_Instructions to follow_
Below is a listing with pictures. Repeat exactly the lines starting at the one holding "X191770000Y-90170000D03*" and going on through the one holding "module layer0_N158 ( input", and leave every picture out.

_Entries supplied_
—————
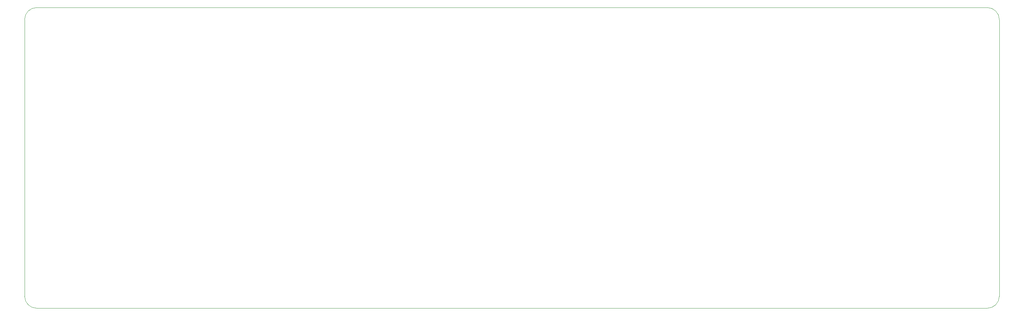
<source format=gbr>
%TF.GenerationSoftware,KiCad,Pcbnew,7.0.6*%
%TF.CreationDate,2023-07-09T11:59:42+02:00*%
%TF.ProjectId,cursed-scandinavian-iso-van,63757273-6564-42d7-9363-616e64696e61,rev?*%
%TF.SameCoordinates,Original*%
%TF.FileFunction,Profile,NP*%
%FSLAX46Y46*%
G04 Gerber Fmt 4.6, Leading zero omitted, Abs format (unit mm)*
G04 Created by KiCad (PCBNEW 7.0.6) date 2023-07-09 11:59:42*
%MOMM*%
%LPD*%
G01*
G04 APERTURE LIST*
%TA.AperFunction,Profile*%
%ADD10C,0.100000*%
%TD*%
G04 APERTURE END LIST*
D10*
X27606250Y-24606250D02*
G75*
G03*
X24606250Y-27606250I0J-3000000D01*
G01*
X24606250Y-96218750D02*
G75*
G03*
X27606250Y-99218750I3000000J0D01*
G01*
X265906250Y-27606250D02*
G75*
G03*
X262906250Y-24606250I-3000050J-50D01*
G01*
X262906250Y-99218750D02*
G75*
G03*
X265906250Y-96218750I-50J3000050D01*
G01*
X262906250Y-24606250D02*
X27606250Y-24606250D01*
X265906250Y-96218750D02*
X265906250Y-27606250D01*
X27606250Y-99218750D02*
X262906250Y-99218750D01*
X24606250Y-27606250D02*
X24606250Y-96218750D01*
M02*

</source>
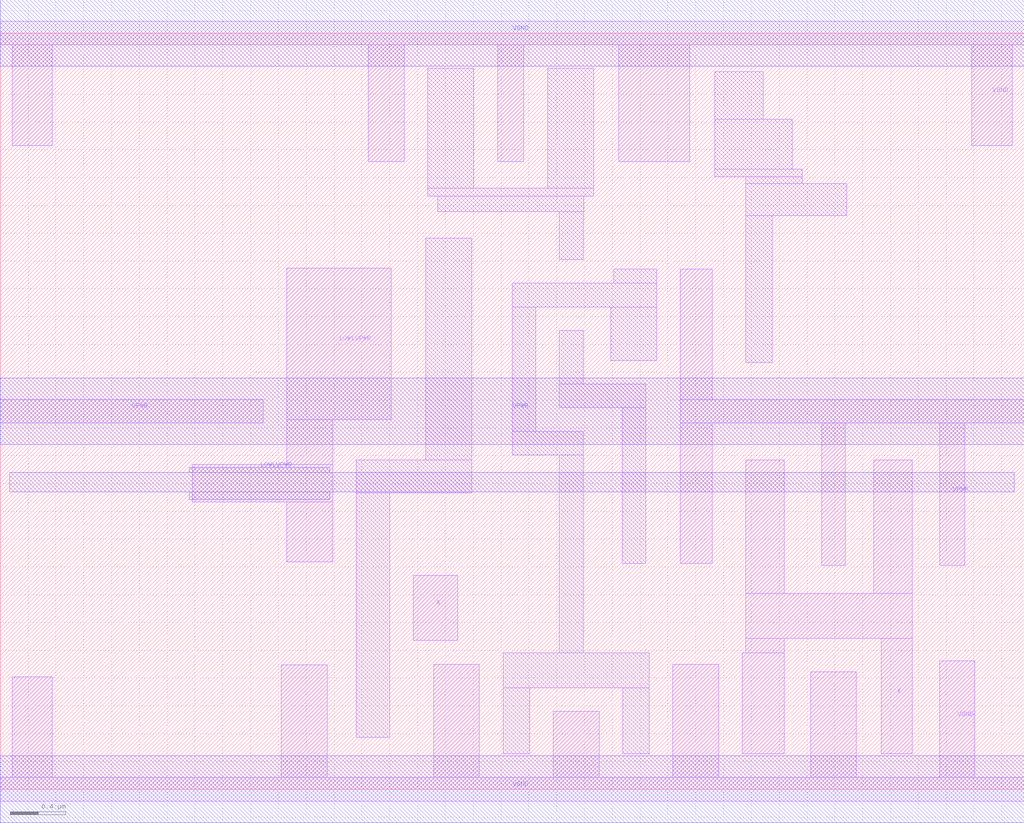
<source format=lef>
# Copyright 2020 The SkyWater PDK Authors
#
# Licensed under the Apache License, Version 2.0 (the "License");
# you may not use this file except in compliance with the License.
# You may obtain a copy of the License at
#
#     https://www.apache.org/licenses/LICENSE-2.0
#
# Unless required by applicable law or agreed to in writing, software
# distributed under the License is distributed on an "AS IS" BASIS,
# WITHOUT WARRANTIES OR CONDITIONS OF ANY KIND, either express or implied.
# See the License for the specific language governing permissions and
# limitations under the License.
#
# SPDX-License-Identifier: Apache-2.0

VERSION 5.5 ;
NAMESCASESENSITIVE ON ;
BUSBITCHARS "[]" ;
DIVIDERCHAR "/" ;
MACRO sky130_fd_sc_hd__lpflow_lsbuf_lh_isowell_tap_4
  CLASS CORE WELLTAP ;
  SOURCE USER ;
  ORIGIN  0.000000  0.000000 ;
  SIZE  7.360000 BY  5.440000 ;
  SYMMETRY X Y R90 ;
  SITE unithd ;
  PIN A
    ANTENNAGATEAREA  0.603000 ;
    DIRECTION INPUT ;
    USE SIGNAL ;
    PORT
      LAYER li1 ;
        RECT 2.970000 1.070000 3.290000 1.540000 ;
    END
  END A
  PIN X
    ANTENNADIFFAREA  1.072500 ;
    DIRECTION OUTPUT ;
    USE SIGNAL ;
    PORT
      LAYER li1 ;
        RECT 5.335000 0.255000 5.635000 0.980000 ;
        RECT 5.360000 0.980000 5.635000 1.085000 ;
        RECT 5.360000 1.085000 6.555000 1.410000 ;
        RECT 5.360000 1.410000 5.635000 2.370000 ;
        RECT 6.280000 1.410000 6.555000 2.370000 ;
        RECT 6.335000 0.255000 6.555000 1.085000 ;
    END
  END X
  PIN LOWLVPWR
    DIRECTION INOUT ;
    SHAPE ABUTMENT ;
    USE POWER ;
    PORT
      LAYER li1 ;
        RECT 1.380000 2.065000 2.390000 2.335000 ;
        RECT 2.060000 1.635000 2.390000 2.065000 ;
        RECT 2.060000 2.335000 2.390000 2.660000 ;
        RECT 2.060000 2.660000 2.810000 3.750000 ;
    END
    PORT
      LAYER met1 ;
        RECT 0.070000 2.140000 7.290000 2.280000 ;
        RECT 1.360000 2.085000 2.370000 2.140000 ;
        RECT 1.360000 2.280000 2.370000 2.315000 ;
    END
  END LOWLVPWR
  PIN VGND
    DIRECTION INOUT ;
    SHAPE ABUTMENT ;
    USE GROUND ;
    PORT
      LAYER li1 ;
        RECT 0.000000 -0.085000 7.360000 0.085000 ;
        RECT 0.085000  0.085000 0.375000 0.810000 ;
        RECT 2.020000  0.085000 2.350000 0.895000 ;
        RECT 3.115000  0.085000 3.445000 0.900000 ;
        RECT 3.975000  0.085000 4.305000 0.560000 ;
        RECT 4.835000  0.085000 5.165000 0.900000 ;
        RECT 5.825000  0.085000 6.155000 0.845000 ;
        RECT 6.755000  0.085000 7.005000 0.925000 ;
    END
    PORT
      LAYER li1 ;
        RECT 0.000000 5.355000 7.360000 5.525000 ;
        RECT 0.085000 4.630000 0.375000 5.355000 ;
        RECT 2.645000 4.515000 2.905000 5.355000 ;
        RECT 3.575000 4.515000 3.765000 5.355000 ;
        RECT 4.445000 4.515000 4.955000 5.355000 ;
        RECT 6.985000 4.630000 7.275000 5.355000 ;
    END
    PORT
      LAYER met1 ;
        RECT 0.000000 -0.240000 7.360000 0.240000 ;
    END
    PORT
      LAYER met1 ;
        RECT 0.000000 5.200000 7.360000 5.680000 ;
    END
  END VGND
  PIN VPWR
    DIRECTION INOUT ;
    SHAPE ABUTMENT ;
    USE POWER ;
    PORT
      LAYER li1 ;
        RECT 0.000000 2.635000 1.890000 2.805000 ;
    END
    PORT
      LAYER li1 ;
        RECT 4.890000 1.625000 5.120000 2.635000 ;
        RECT 4.890000 2.635000 7.360000 2.805000 ;
        RECT 4.890000 2.805000 5.120000 3.740000 ;
        RECT 5.905000 1.610000 6.075000 2.635000 ;
        RECT 6.755000 1.610000 6.935000 2.635000 ;
    END
    PORT
      LAYER met1 ;
        RECT 0.000000 2.480000 7.360000 2.960000 ;
    END
  END VPWR
  OBS
    LAYER li1 ;
      RECT 2.560000 0.375000 2.800000 2.130000 ;
      RECT 2.560000 2.130000 3.390000 2.370000 ;
      RECT 3.060000 2.370000 3.390000 3.965000 ;
      RECT 3.075000 4.265000 4.265000 4.325000 ;
      RECT 3.075000 4.325000 3.405000 5.185000 ;
      RECT 3.145000 4.155000 4.195000 4.265000 ;
      RECT 3.615000 0.255000 3.805000 0.730000 ;
      RECT 3.615000 0.730000 4.665000 0.980000 ;
      RECT 3.680000 2.405000 4.190000 2.575000 ;
      RECT 3.680000 2.575000 3.850000 3.470000 ;
      RECT 3.680000 3.470000 4.720000 3.640000 ;
      RECT 3.935000 4.325000 4.265000 5.185000 ;
      RECT 4.020000 0.980000 4.190000 2.405000 ;
      RECT 4.020000 2.745000 4.640000 2.915000 ;
      RECT 4.020000 2.915000 4.190000 3.300000 ;
      RECT 4.020000 3.810000 4.190000 4.155000 ;
      RECT 4.390000 3.085000 4.720000 3.470000 ;
      RECT 4.410000 3.640000 4.720000 3.740000 ;
      RECT 4.470000 1.625000 4.640000 2.745000 ;
      RECT 4.475000 0.255000 4.665000 0.730000 ;
      RECT 5.135000 4.405000 5.765000 4.460000 ;
      RECT 5.135000 4.460000 5.695000 4.820000 ;
      RECT 5.135000 4.820000 5.485000 5.160000 ;
      RECT 5.360000 3.070000 5.550000 4.125000 ;
      RECT 5.360000 4.125000 6.085000 4.355000 ;
      RECT 5.360000 4.355000 5.765000 4.405000 ;
  END
END sky130_fd_sc_hd__lpflow_lsbuf_lh_isowell_tap_4
END LIBRARY

</source>
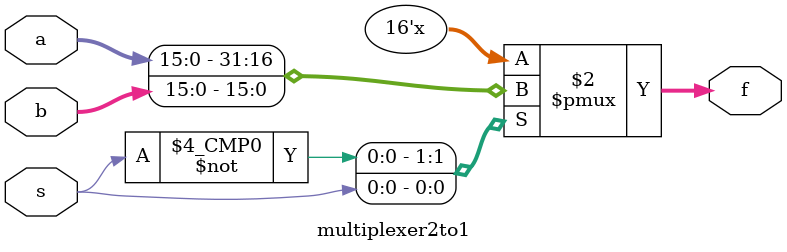
<source format=v>
module multiplexer2to1(s,a,b,f);

	input s;
	input [15:0]a;
	input [15:0]b;

	output reg [15:0]f;

	always@(s)
		begin
			case (s)
				2'b0 : f=a;	//0
				2'b1 : f=b;	//1
			endcase
		end

endmodule
</source>
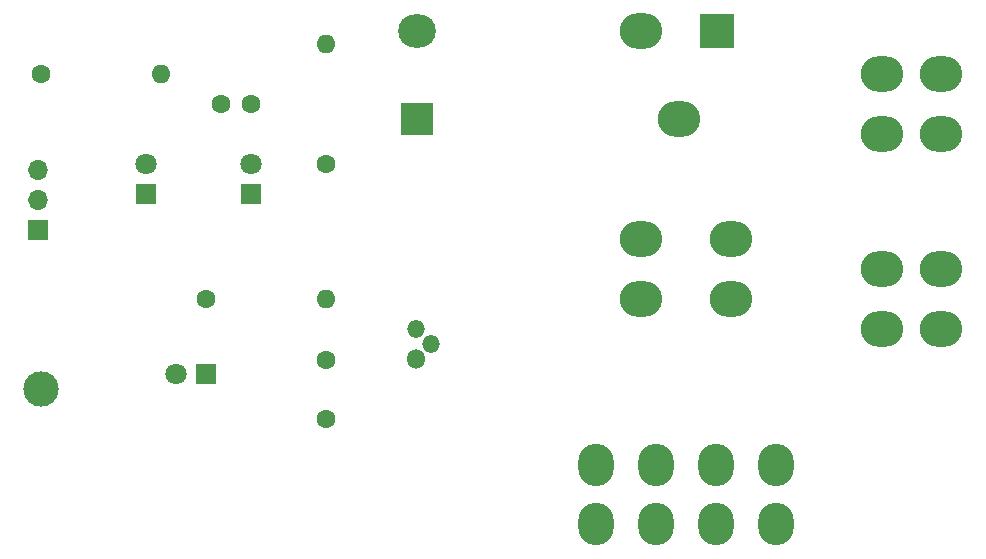
<source format=gbr>
%TF.GenerationSoftware,KiCad,Pcbnew,7.0.5-0*%
%TF.CreationDate,2024-01-28T18:46:13+01:00*%
%TF.ProjectId,controller,636f6e74-726f-46c6-9c65-722e6b696361,1.0.0*%
%TF.SameCoordinates,Original*%
%TF.FileFunction,Soldermask,Bot*%
%TF.FilePolarity,Negative*%
%FSLAX46Y46*%
G04 Gerber Fmt 4.6, Leading zero omitted, Abs format (unit mm)*
G04 Created by KiCad (PCBNEW 7.0.5-0) date 2024-01-28 18:46:13*
%MOMM*%
%LPD*%
G01*
G04 APERTURE LIST*
%ADD10R,1.800000X1.800000*%
%ADD11C,1.800000*%
%ADD12O,3.200000X2.800000*%
%ADD13R,2.800000X2.800000*%
%ADD14O,3.600000X3.000000*%
%ADD15R,3.000000X3.000000*%
%ADD16C,1.600000*%
%ADD17O,1.600000X1.600000*%
%ADD18C,3.000000*%
%ADD19O,3.000000X3.600000*%
%ADD20O,1.500000X1.700000*%
%ADD21O,1.500000X1.500000*%
%ADD22R,1.700000X1.700000*%
%ADD23O,1.700000X1.700000*%
G04 APERTURE END LIST*
D10*
%TO.C,D1*%
X133350000Y-83820000D03*
D11*
X133350000Y-81280000D03*
%TD*%
D10*
%TO.C,D3*%
X124460000Y-83820000D03*
D11*
X124460000Y-81280000D03*
%TD*%
D10*
%TO.C,D2*%
X129540000Y-99060000D03*
D11*
X127000000Y-99060000D03*
%TD*%
D12*
%TO.C,RY1*%
X147370000Y-69970000D03*
D13*
X147370000Y-77470000D03*
D14*
X169570000Y-77470000D03*
X166370000Y-69970000D03*
D15*
X172770000Y-69970000D03*
%TD*%
D16*
%TO.C,R3*%
X115570000Y-73660000D03*
D17*
X125730000Y-73660000D03*
%TD*%
D14*
%TO.C,J4*%
X191730000Y-78740000D03*
X186730000Y-78740000D03*
X191730000Y-73660000D03*
X186730000Y-73660000D03*
%TD*%
D16*
%TO.C,R2*%
X139700000Y-81280000D03*
D17*
X139700000Y-71120000D03*
%TD*%
D14*
%TO.C,CB1*%
X166370000Y-87630000D03*
X166370000Y-92710000D03*
X173990000Y-87630000D03*
X173990000Y-92710000D03*
%TD*%
D18*
%TO.C,TP1*%
X115570000Y-100330000D03*
%TD*%
D16*
%TO.C,R1*%
X129540000Y-92710000D03*
D17*
X139700000Y-92710000D03*
%TD*%
D16*
%TO.C,C3*%
X133310000Y-76200000D03*
X130810000Y-76200000D03*
%TD*%
D19*
%TO.C,J5*%
X162560000Y-111760000D03*
X162560000Y-106760000D03*
X167640000Y-111760000D03*
X167640000Y-106760000D03*
X172720000Y-111760000D03*
X172720000Y-106760000D03*
X177800000Y-111760000D03*
X177800000Y-106760000D03*
%TD*%
D16*
%TO.C,C1*%
X139700000Y-97870000D03*
X139700000Y-102870000D03*
%TD*%
D20*
%TO.C,Q1*%
X147320000Y-97790000D03*
D21*
X148590000Y-96520000D03*
X147320000Y-95250000D03*
%TD*%
D14*
%TO.C,J3*%
X191770000Y-95250000D03*
X186770000Y-95250000D03*
X191770000Y-90170000D03*
X186770000Y-90170000D03*
%TD*%
D22*
%TO.C,J2*%
X115316000Y-86868000D03*
D23*
X115316000Y-84328000D03*
X115316000Y-81788000D03*
%TD*%
M02*

</source>
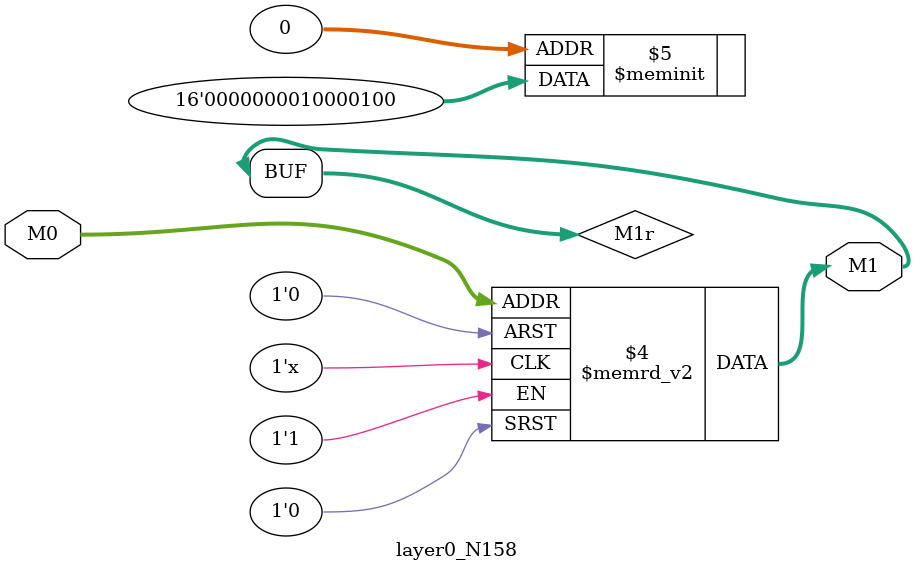
<source format=v>
module layer0_N158 ( input [2:0] M0, output [1:0] M1 );

	(*rom_style = "distributed" *) reg [1:0] M1r;
	assign M1 = M1r;
	always @ (M0) begin
		case (M0)
			3'b000: M1r = 2'b00;
			3'b100: M1r = 2'b00;
			3'b010: M1r = 2'b00;
			3'b110: M1r = 2'b00;
			3'b001: M1r = 2'b01;
			3'b101: M1r = 2'b00;
			3'b011: M1r = 2'b10;
			3'b111: M1r = 2'b00;

		endcase
	end
endmodule

</source>
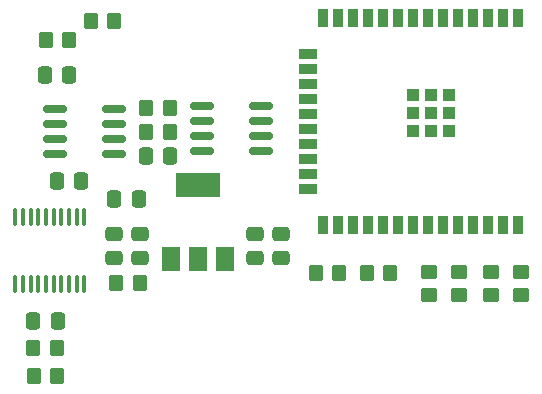
<source format=gbr>
%TF.GenerationSoftware,KiCad,Pcbnew,6.0.11-2627ca5db0~126~ubuntu20.04.1*%
%TF.CreationDate,2025-02-01T21:45:14-05:00*%
%TF.ProjectId,modbus_rtu_mirror_side_esp32_88x37x59mm,6d6f6462-7573-45f7-9274-755f6d697272,rev?*%
%TF.SameCoordinates,Original*%
%TF.FileFunction,Paste,Top*%
%TF.FilePolarity,Positive*%
%FSLAX46Y46*%
G04 Gerber Fmt 4.6, Leading zero omitted, Abs format (unit mm)*
G04 Created by KiCad (PCBNEW 6.0.11-2627ca5db0~126~ubuntu20.04.1) date 2025-02-01 21:45:14*
%MOMM*%
%LPD*%
G01*
G04 APERTURE LIST*
G04 Aperture macros list*
%AMRoundRect*
0 Rectangle with rounded corners*
0 $1 Rounding radius*
0 $2 $3 $4 $5 $6 $7 $8 $9 X,Y pos of 4 corners*
0 Add a 4 corners polygon primitive as box body*
4,1,4,$2,$3,$4,$5,$6,$7,$8,$9,$2,$3,0*
0 Add four circle primitives for the rounded corners*
1,1,$1+$1,$2,$3*
1,1,$1+$1,$4,$5*
1,1,$1+$1,$6,$7*
1,1,$1+$1,$8,$9*
0 Add four rect primitives between the rounded corners*
20,1,$1+$1,$2,$3,$4,$5,0*
20,1,$1+$1,$4,$5,$6,$7,0*
20,1,$1+$1,$6,$7,$8,$9,0*
20,1,$1+$1,$8,$9,$2,$3,0*%
G04 Aperture macros list end*
%ADD10RoundRect,0.250000X-0.350000X-0.450000X0.350000X-0.450000X0.350000X0.450000X-0.350000X0.450000X0*%
%ADD11RoundRect,0.250000X0.450000X-0.350000X0.450000X0.350000X-0.450000X0.350000X-0.450000X-0.350000X0*%
%ADD12RoundRect,0.250000X-0.337500X-0.475000X0.337500X-0.475000X0.337500X0.475000X-0.337500X0.475000X0*%
%ADD13RoundRect,0.150000X-0.825000X-0.150000X0.825000X-0.150000X0.825000X0.150000X-0.825000X0.150000X0*%
%ADD14RoundRect,0.100000X-0.100000X0.637500X-0.100000X-0.637500X0.100000X-0.637500X0.100000X0.637500X0*%
%ADD15RoundRect,0.250000X-0.475000X0.337500X-0.475000X-0.337500X0.475000X-0.337500X0.475000X0.337500X0*%
%ADD16R,0.900000X1.500000*%
%ADD17R,1.500000X0.900000*%
%ADD18R,1.050000X1.050000*%
%ADD19RoundRect,0.250000X0.350000X0.450000X-0.350000X0.450000X-0.350000X-0.450000X0.350000X-0.450000X0*%
%ADD20R,1.500000X2.000000*%
%ADD21R,3.800000X2.000000*%
G04 APERTURE END LIST*
D10*
%TO.C,R10*%
X103267000Y-138684000D03*
X105267000Y-138684000D03*
%TD*%
D11*
%TO.C,R4*%
X139319000Y-131810000D03*
X139319000Y-129810000D03*
%TD*%
D10*
%TO.C,R11*%
X104283000Y-110236000D03*
X106283000Y-110236000D03*
%TD*%
D12*
%TO.C,C9*%
X112754500Y-120015000D03*
X114829500Y-120015000D03*
%TD*%
%TO.C,C6*%
X110087500Y-123698000D03*
X112162500Y-123698000D03*
%TD*%
D10*
%TO.C,R7*%
X131461000Y-129921000D03*
X133461000Y-129921000D03*
%TD*%
D12*
%TO.C,C8*%
X105240000Y-122174000D03*
X107315000Y-122174000D03*
%TD*%
D13*
%TO.C,U5*%
X105094000Y-116078000D03*
X105094000Y-117348000D03*
X105094000Y-118618000D03*
X105094000Y-119888000D03*
X110044000Y-119888000D03*
X110044000Y-118618000D03*
X110044000Y-117348000D03*
X110044000Y-116078000D03*
%TD*%
D10*
%TO.C,R12*%
X112792000Y-117983000D03*
X114792000Y-117983000D03*
%TD*%
D11*
%TO.C,R2*%
X144526000Y-131810000D03*
X144526000Y-129810000D03*
%TD*%
%TO.C,R3*%
X141986000Y-131810000D03*
X141986000Y-129810000D03*
%TD*%
D10*
%TO.C,R6*%
X127143000Y-129921000D03*
X129143000Y-129921000D03*
%TD*%
%TO.C,R8*%
X108093000Y-108585000D03*
X110093000Y-108585000D03*
%TD*%
D14*
%TO.C,U2*%
X107573000Y-125153500D03*
X106923000Y-125153500D03*
X106273000Y-125153500D03*
X105623000Y-125153500D03*
X104973000Y-125153500D03*
X104323000Y-125153500D03*
X103673000Y-125153500D03*
X103023000Y-125153500D03*
X102373000Y-125153500D03*
X101723000Y-125153500D03*
X101723000Y-130878500D03*
X102373000Y-130878500D03*
X103023000Y-130878500D03*
X103673000Y-130878500D03*
X104323000Y-130878500D03*
X104973000Y-130878500D03*
X105623000Y-130878500D03*
X106273000Y-130878500D03*
X106923000Y-130878500D03*
X107573000Y-130878500D03*
%TD*%
D15*
%TO.C,C2*%
X122047000Y-126597500D03*
X122047000Y-128672500D03*
%TD*%
D10*
%TO.C,R1*%
X110252000Y-130810000D03*
X112252000Y-130810000D03*
%TD*%
D15*
%TO.C,C1*%
X124206000Y-126597500D03*
X124206000Y-128672500D03*
%TD*%
%TO.C,C4*%
X110109000Y-126597500D03*
X110109000Y-128672500D03*
%TD*%
D16*
%TO.C,U1*%
X144267000Y-108344000D03*
X142997000Y-108344000D03*
X141727000Y-108344000D03*
X140457000Y-108344000D03*
X139187000Y-108344000D03*
X137917000Y-108344000D03*
X136647000Y-108344000D03*
X135377000Y-108344000D03*
X134107000Y-108344000D03*
X132837000Y-108344000D03*
X131567000Y-108344000D03*
X130297000Y-108344000D03*
X129027000Y-108344000D03*
X127757000Y-108344000D03*
D17*
X126507000Y-111384000D03*
X126507000Y-112654000D03*
X126507000Y-113924000D03*
X126507000Y-115194000D03*
X126507000Y-116464000D03*
X126507000Y-117734000D03*
X126507000Y-119004000D03*
X126507000Y-120274000D03*
X126507000Y-121544000D03*
X126507000Y-122814000D03*
D16*
X127757000Y-125844000D03*
X129027000Y-125844000D03*
X130297000Y-125844000D03*
X131567000Y-125844000D03*
X132837000Y-125844000D03*
X134107000Y-125844000D03*
X135377000Y-125844000D03*
X136647000Y-125844000D03*
X137917000Y-125844000D03*
X139187000Y-125844000D03*
X140457000Y-125844000D03*
X141727000Y-125844000D03*
X142997000Y-125844000D03*
X144267000Y-125844000D03*
D18*
X135402000Y-117939000D03*
X136927000Y-117939000D03*
X135402000Y-114889000D03*
X138452000Y-117939000D03*
X136927000Y-114889000D03*
X135402000Y-116414000D03*
X138452000Y-116414000D03*
X138452000Y-114889000D03*
X136927000Y-116414000D03*
%TD*%
D12*
%TO.C,C5*%
X103229500Y-133985000D03*
X105304500Y-133985000D03*
%TD*%
D19*
%TO.C,R9*%
X105251000Y-136271000D03*
X103251000Y-136271000D03*
%TD*%
D10*
%TO.C,R13*%
X112792000Y-115951000D03*
X114792000Y-115951000D03*
%TD*%
D13*
%TO.C,U4*%
X117540000Y-115824000D03*
X117540000Y-117094000D03*
X117540000Y-118364000D03*
X117540000Y-119634000D03*
X122490000Y-119634000D03*
X122490000Y-118364000D03*
X122490000Y-117094000D03*
X122490000Y-115824000D03*
%TD*%
D20*
%TO.C,U3*%
X114921000Y-128753000D03*
X117221000Y-128753000D03*
D21*
X117221000Y-122453000D03*
D20*
X119521000Y-128753000D03*
%TD*%
D15*
%TO.C,C3*%
X112268000Y-126597500D03*
X112268000Y-128672500D03*
%TD*%
D12*
%TO.C,C7*%
X104215000Y-113157000D03*
X106290000Y-113157000D03*
%TD*%
D11*
%TO.C,R5*%
X136779000Y-131810000D03*
X136779000Y-129810000D03*
%TD*%
M02*

</source>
—————
_Output_
X191770000Y-90170000D03*
X186770000Y-90170000D03*
%TD*%
D22*
%TO.C,J2*%
X115316000Y-86868000D03*
D23*
X115316000Y-84328000D03*
X115316000Y-81788000D03*
%TD*%
M02*

</source>
<source format=v>
module layer0_N158 ( input [2:0] M0, output [1:0] M1 );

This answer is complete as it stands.